- How it works: Runs multiple existing evaluations and combines their results using different mathematical approaches (average, weighted, or custom formula). Note that sub-evaluations do not create their own results!
- Best for: Holistic quality assessment, combining multiple evaluation criteria, creating overall performance metrics, balancing trade-offs between different aspects (e.g., accuracy vs. safety).
- Requires: At least two existing evaluations configured on the same prompt. These evaluations can be of any type, even other Composite Scores!

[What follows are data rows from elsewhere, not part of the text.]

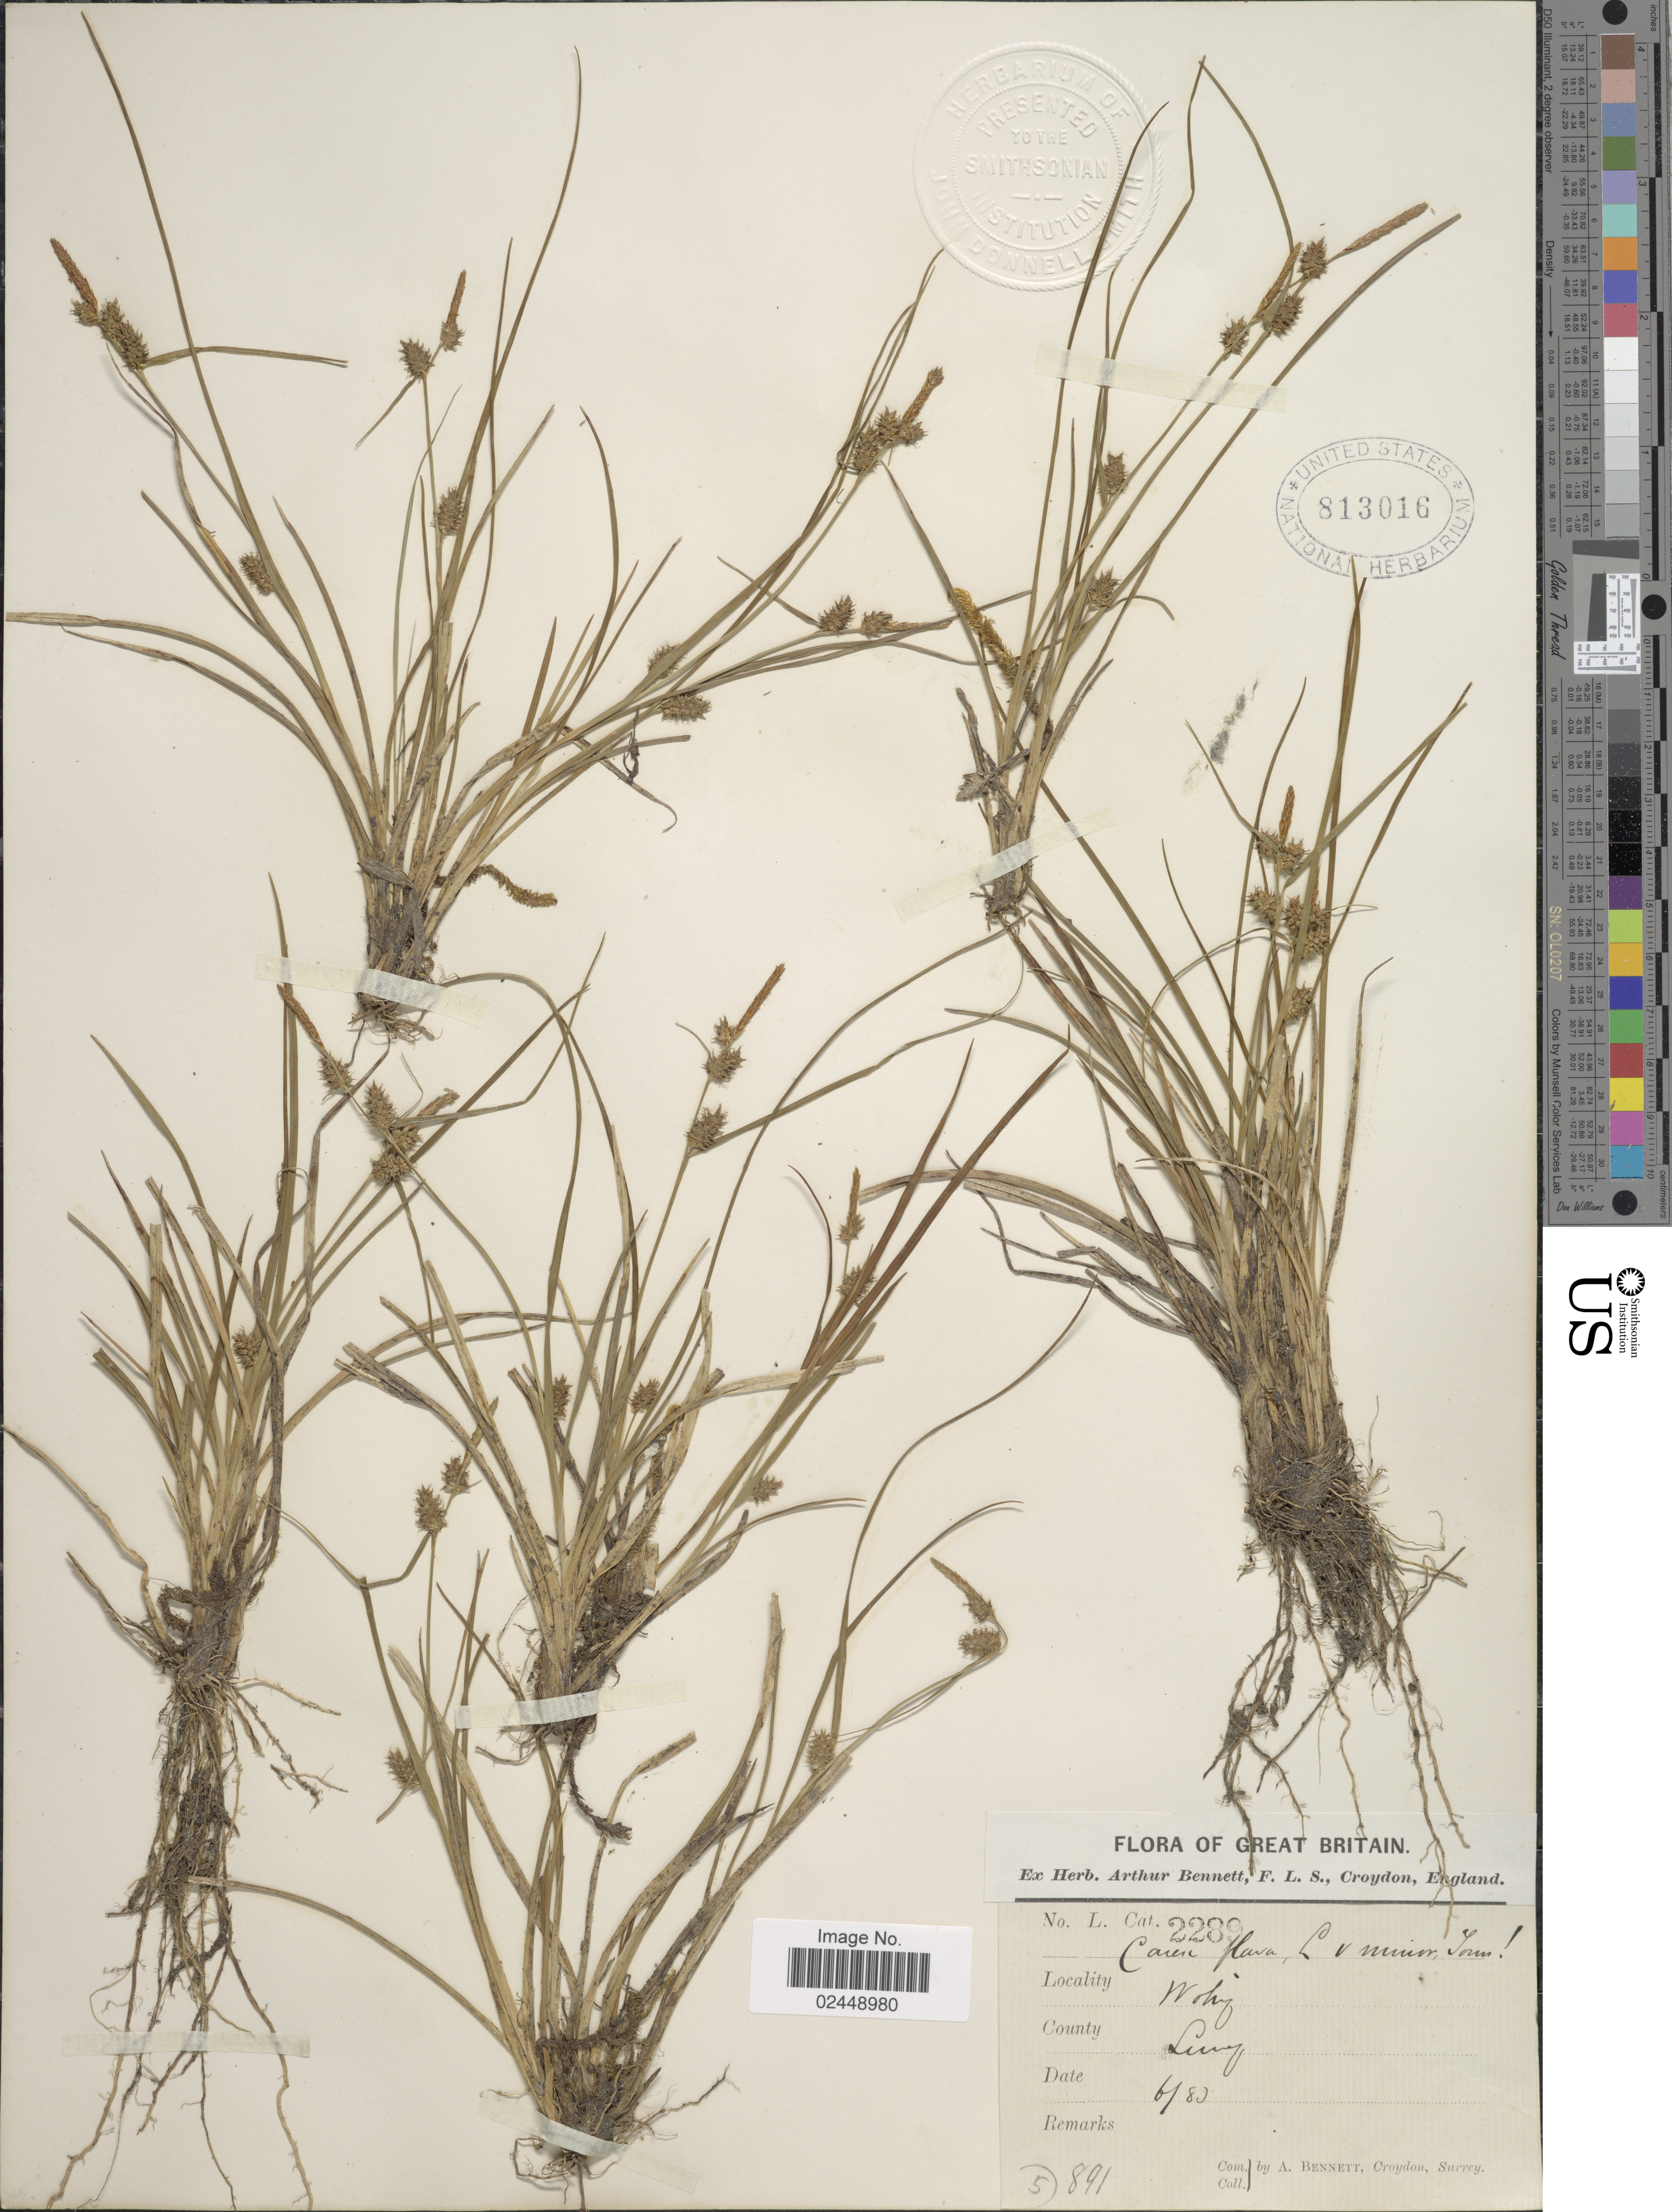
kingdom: Plantae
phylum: Tracheophyta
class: Liliopsida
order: Poales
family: Cyperaceae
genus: Carex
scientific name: Carex flava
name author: L.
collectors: A. Bennett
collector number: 2289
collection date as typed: Transcribed d/m/y: /6/80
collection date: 1880-06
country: United Kingdom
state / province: England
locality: Woking, County Surrey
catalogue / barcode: US 813016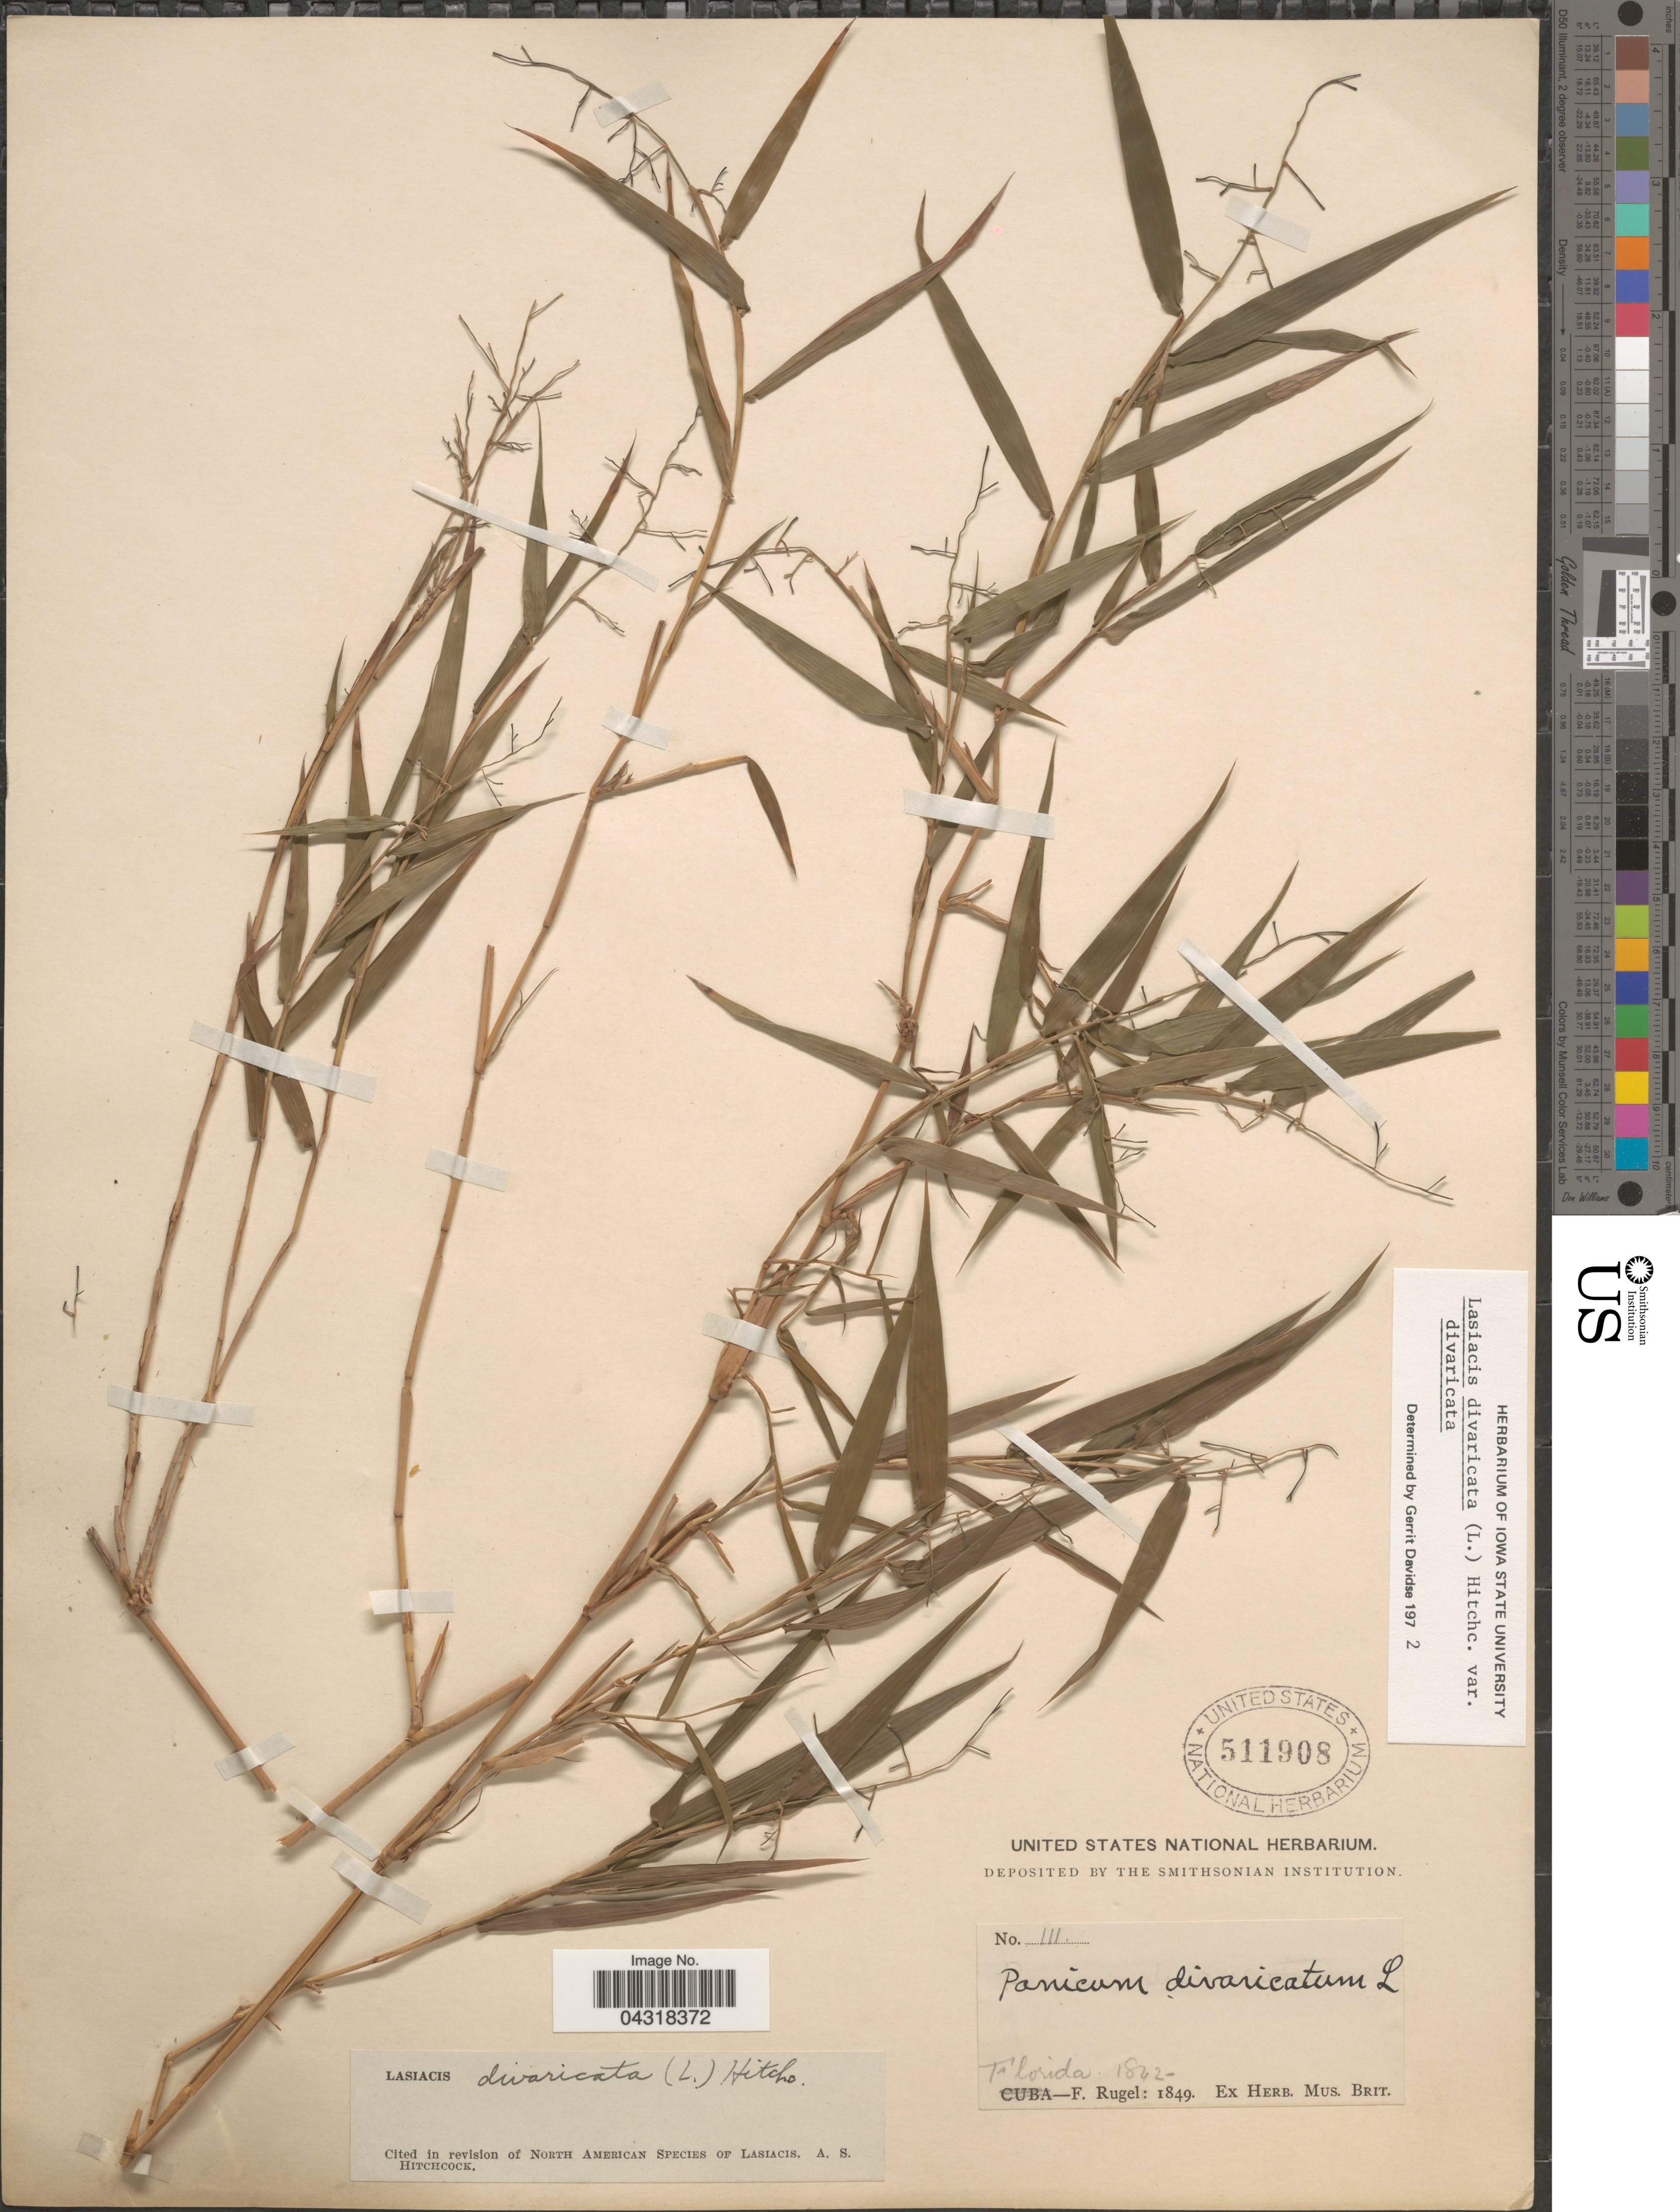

Currently, composite evaluations cannot run in live mode and only support
sub-evaluations that do not require an expected output. Check out the Running
Evaluations guide.
Setup
1
Go to evaluations tab
Go to evaluations tab on a prompt in one of your projects.
2
Combine evaluations
On the top right corner, click on the “Combine evaluations” button.
3
Choose a metric

4
Select sub-evaluations
Select the evaluations you want to combine. You need to select at least two
evaluations. 

Metrics
Average
Combines scores evenly. The resulting score is the average.
Weighted
Combines scores using custom weights. The resulting score is the weighted
blend. Weights are measured in percentage and must add up to 100%.
Custom
Combines scores using a custom formula. The resulting score is the result of
the expression. The expression can be a complex mathematical formula.